What you have to do: Set down all of the entries word for word, omitting the images they contain.

Records shown:
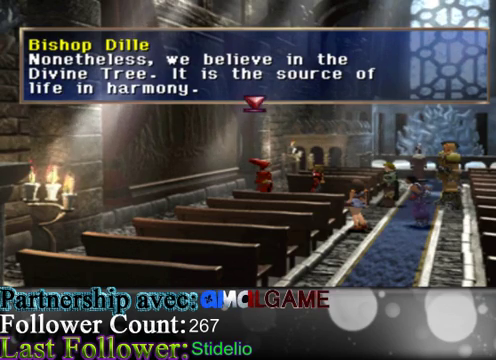
Gameplay with a controller (Xbox layout); each line is a JSON object with the inputs held at the frame after it. "events" lists button and stick changes between this image and that frame as [ms after this image, input, new state], when the widget could be followed in between. Not read: L3 R3 right_stick.
{"buttons": ["A"], "left_stick": "center", "events": [[467, "A", "down"]]}
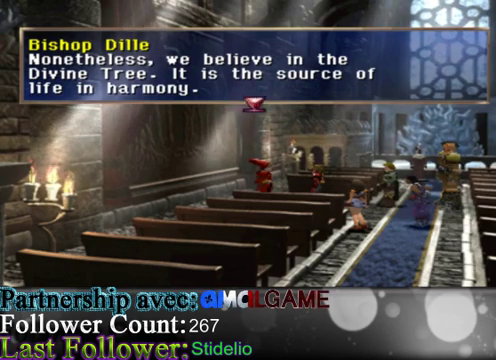
{"buttons": [], "left_stick": "center", "events": [[167, "A", "up"]]}
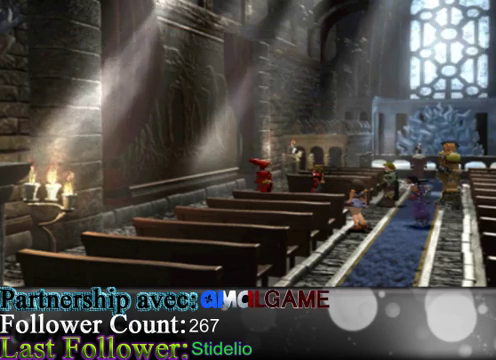
{"buttons": [], "left_stick": "center", "events": []}
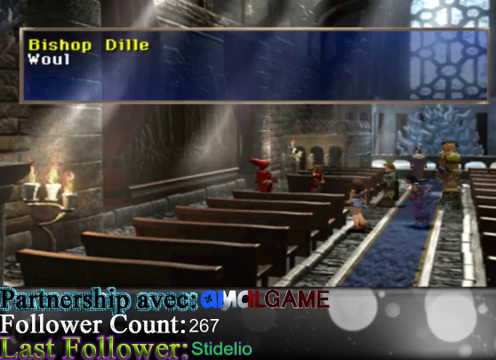
{"buttons": [], "left_stick": "center", "events": []}
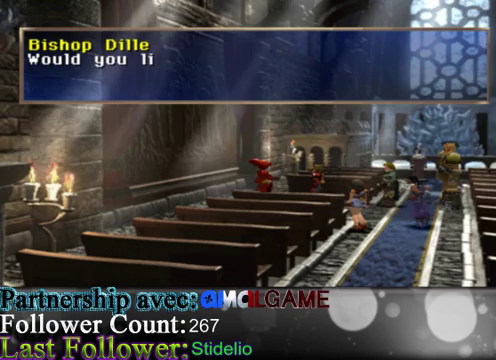
{"buttons": [], "left_stick": "center", "events": []}
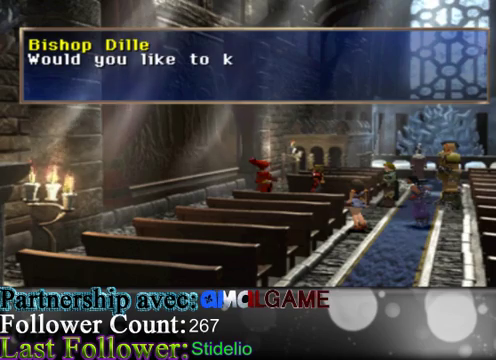
{"buttons": [], "left_stick": "center", "events": []}
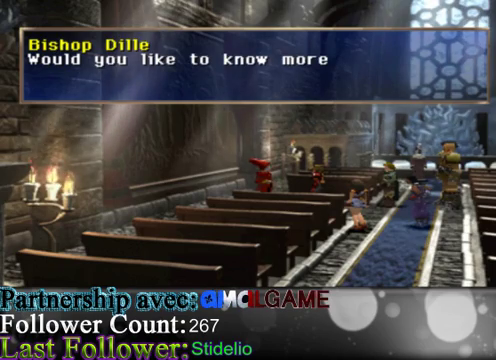
{"buttons": [], "left_stick": "center", "events": []}
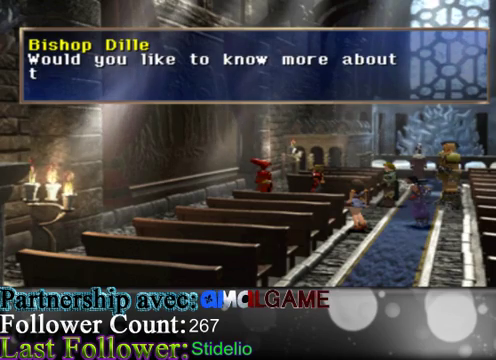
{"buttons": [], "left_stick": "center", "events": []}
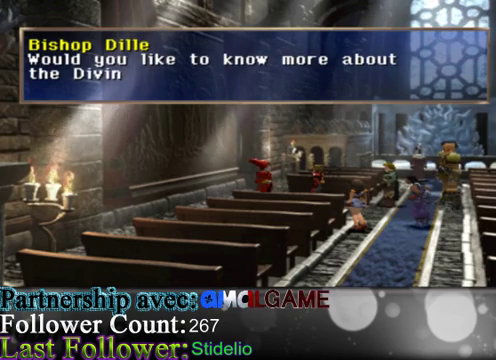
{"buttons": [], "left_stick": "center", "events": []}
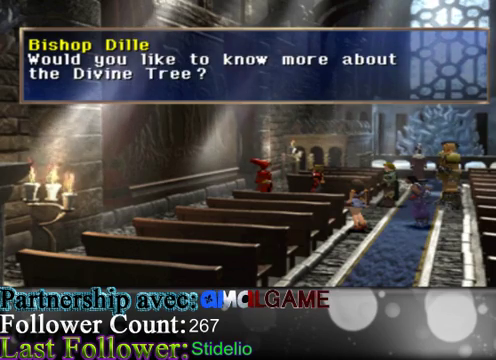
{"buttons": ["A"], "left_stick": "center", "events": [[300, "A", "down"]]}
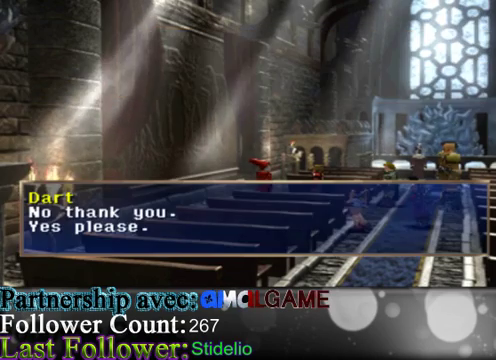
{"buttons": [], "left_stick": "center", "events": [[33, "A", "up"]]}
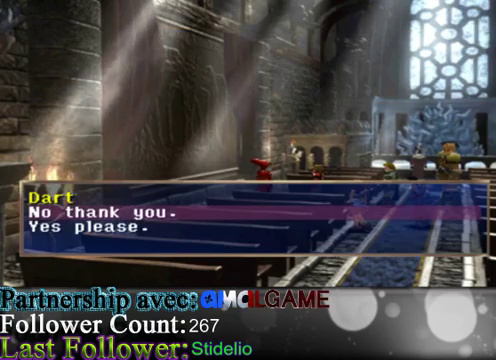
{"buttons": [], "left_stick": "center", "events": []}
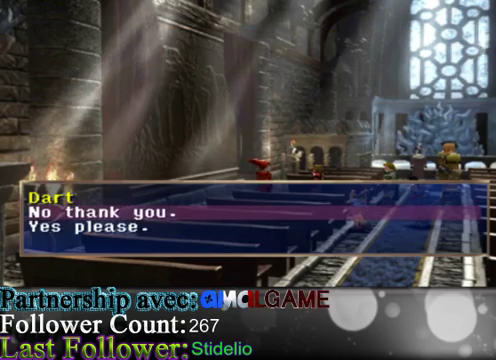
{"buttons": ["A"], "left_stick": "center", "events": [[500, "A", "down"]]}
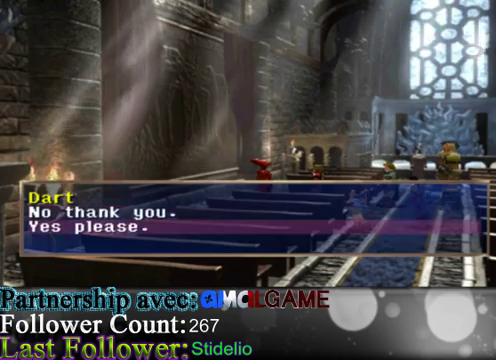
{"buttons": [], "left_stick": "center", "events": [[133, "A", "up"]]}
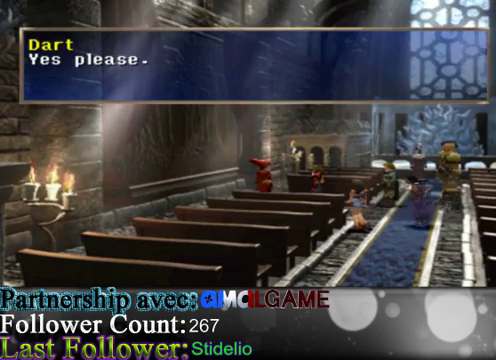
{"buttons": ["A"], "left_stick": "center", "events": [[367, "A", "down"]]}
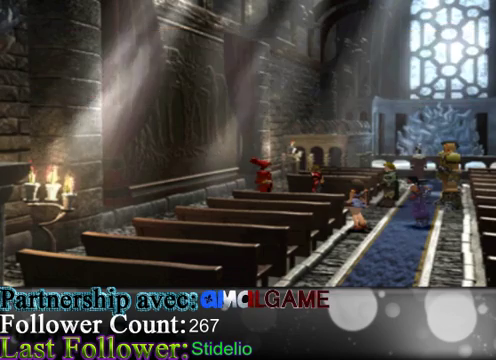
{"buttons": [], "left_stick": "center", "events": [[33, "A", "up"]]}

Task response:
Gameplay with a controller (Xbox layout); each line is a JSON object with the inputs held at the frame after it. "events" lists button and stick changes between this image and that frame as [ms after this image, input, new state], when the widget could be followed in between. Not read: L3 R3 right_stick.
{"buttons": ["A"], "left_stick": "center", "events": [[467, "A", "down"]]}
{"buttons": [], "left_stick": "center", "events": [[167, "A", "up"]]}
{"buttons": [], "left_stick": "center", "events": []}
{"buttons": [], "left_stick": "center", "events": []}
{"buttons": [], "left_stick": "center", "events": []}
{"buttons": [], "left_stick": "center", "events": []}
{"buttons": [], "left_stick": "center", "events": []}
{"buttons": [], "left_stick": "center", "events": []}
{"buttons": [], "left_stick": "center", "events": []}
{"buttons": ["A"], "left_stick": "center", "events": [[300, "A", "down"]]}
{"buttons": [], "left_stick": "center", "events": [[33, "A", "up"]]}
{"buttons": [], "left_stick": "center", "events": []}
{"buttons": ["A"], "left_stick": "center", "events": [[500, "A", "down"]]}
{"buttons": [], "left_stick": "center", "events": [[133, "A", "up"]]}
{"buttons": ["A"], "left_stick": "center", "events": [[367, "A", "down"]]}
{"buttons": [], "left_stick": "center", "events": [[33, "A", "up"]]}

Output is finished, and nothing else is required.